Accuracy: We trained a classifier to predict the personality trait of generated text from an edited model and compute the accuracy of the target personality.
TPSI: Target Personality Shift Index. Since cross-entropy can measure the divergence between the personality traits reflected in the generated text and the target personality traits, we utilize it to gauge the model’s alignment with the intended personality shift before and after editing.
PAE: Personality Adjectives Evaluation. We gathered adjectives corresponding to each personality, mimicking the format of a psychological questionnaire. We used GPT-4 to rate how well the edited viewpoints match the target personality.
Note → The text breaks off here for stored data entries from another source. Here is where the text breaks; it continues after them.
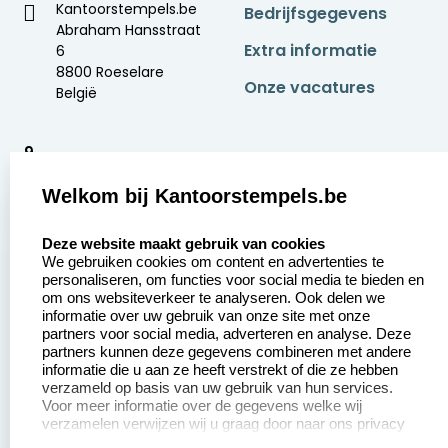
Kantoorstempels.be
Bedrijfsgegevens
Abraham Hansstraat
Extra informatie
6
8800 Roeselare
Onze vacatures
België
9
2378 beoordelingen
Welkom bij Kantoorstempels.be
Zakelijk:
Klantenservice:
select language
Deze website maakt gebruik van cookies
We gebruiken cookies om content en advertenties te
Aanvraag op maat
Contact opnemen
personaliseren, om functies voor social media te bieden en
om ons websiteverkeer te analyseren. Ook delen we
Betaling &
Veel gestelde vragen
informatie over uw gebruik van onze site met onze
Verzending
partners voor social media, adverteren en analyse. Deze
Retourneren
partners kunnen deze gegevens combineren met andere
Wederverkoper
informatie die u aan ze heeft verstrekt of die ze hebben
Herroepingsrecht
worden
verzameld op basis van uw gebruik van hun services.
Voor meer informatie over de gegevens welke wij
verzamelen verwijzen wij u graag door naar ons privacy
statement.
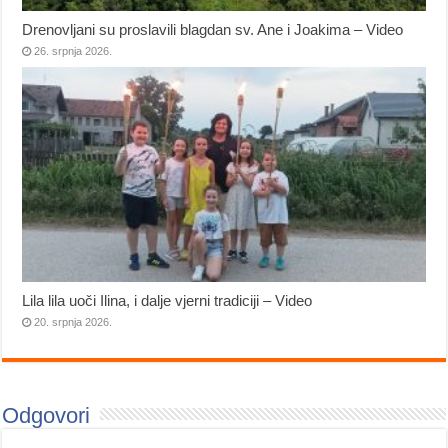
Drenovljani su proslavili blagdan sv. Ane i Joakima – Video
26. srpnja 2026.
Lila lila uoči Ilina, i dalje vjerni tradiciji – Video
20. srpnja 2026.
Odgovori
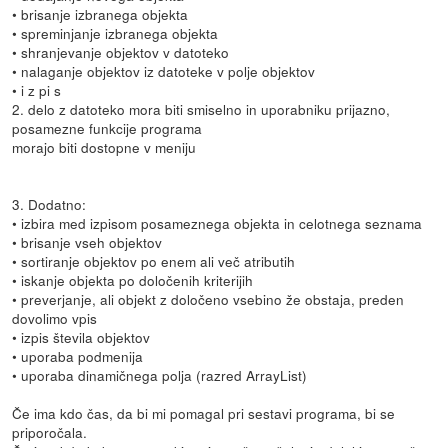
• brisanje izbranega objekta
• spreminjanje izbranega objekta
• shranjevanje objektov v datoteko
• nalaganje objektov iz datoteke v polje objektov
• i z pi s
2. delo z datoteko mora biti smiselno in uporabniku prijazno,
posamezne funkcije programa
morajo biti dostopne v meniju
3. Dodatno:
• izbira med izpisom posameznega objekta in celotnega seznama
• brisanje vseh objektov
• sortiranje objektov po enem ali več atributih
• iskanje objekta po določenih kriterijih
• preverjanje, ali objekt z določeno vsebino že obstaja, preden
dovolimo vpis
• izpis števila objektov
• uporaba podmenija
• uporaba dinamičnega polja (razred ArrayList)
Če ima kdo čas, da bi mi pomagal pri sestavi programa, bi se
priporočala.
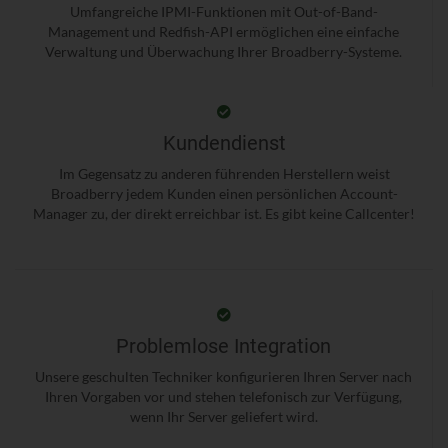
Umfangreiche IPMI-Funktionen mit Out-of-Band-
Management und Redfish-API ermöglichen eine einfache
Verwaltung und Überwachung Ihrer Broadberry-Systeme.
Kundendienst
Im Gegensatz zu anderen führenden Herstellern weist
Broadberry jedem Kunden einen persönlichen Account-
Manager zu, der direkt erreichbar ist. Es gibt keine Callcenter!
Problemlose Integration
Unsere geschulten Techniker konfigurieren Ihren Server nach
Ihren Vorgaben vor und stehen telefonisch zur Verfügung,
wenn Ihr Server geliefert wird.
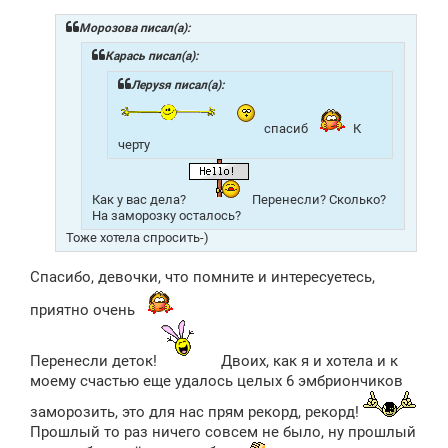
б
щ
Морозова писал(а):
е
н
Карась писал(а):
и
е
Лeрysя писал(а):
спасиб
К
черту
Как у вас дела?
Перенесли? Сколько?
На заморозку осталось?
Тоже хотела спросить-)
Спасибо, девочки, что помните и интересуетесь,
приятно очень
Перенесли деток!
Двоих, как я и хотела и к
моему счастью еще удалось целых 6 эмбриончиков
заморозить, это для нас прям рекорд, рекорд!
Прошлый то раз ничего совсем не было, ну прошлый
We measured the editing performance of existing editing methods. There are some successful editing cases. However, the edited model would generate incoherent text, exposing the shortcomings of existing methods. The prompting methods are still the most effective in editing personality. Meanwhile, our experiment shows that, as the model size grows (7b, 13b, 70b), the editing performance to target personality drops, indicating that the larger model may be more consistent in their original personality.

Between the lines

Soon, there will be an increasing use of large customized models, so high customization of these models will be especially important, with personality being a crucial part of it. Our paper introduces a fine-grained personality editing task, exploring model personality editing for large models using existing editing methods for the first time. However, our experimental results indicate that even in simple personality editing scenarios, existing methods still struggle to edit model personalities effectively.

We hope that our work can inspire the future direction:

Developing more effective methods for editing text fluently in the future.
Human personality traits manifest across various dimensions, and we hope the setting and data of our benchmark can inspire exploration in multiple directions for editing personalities in the future.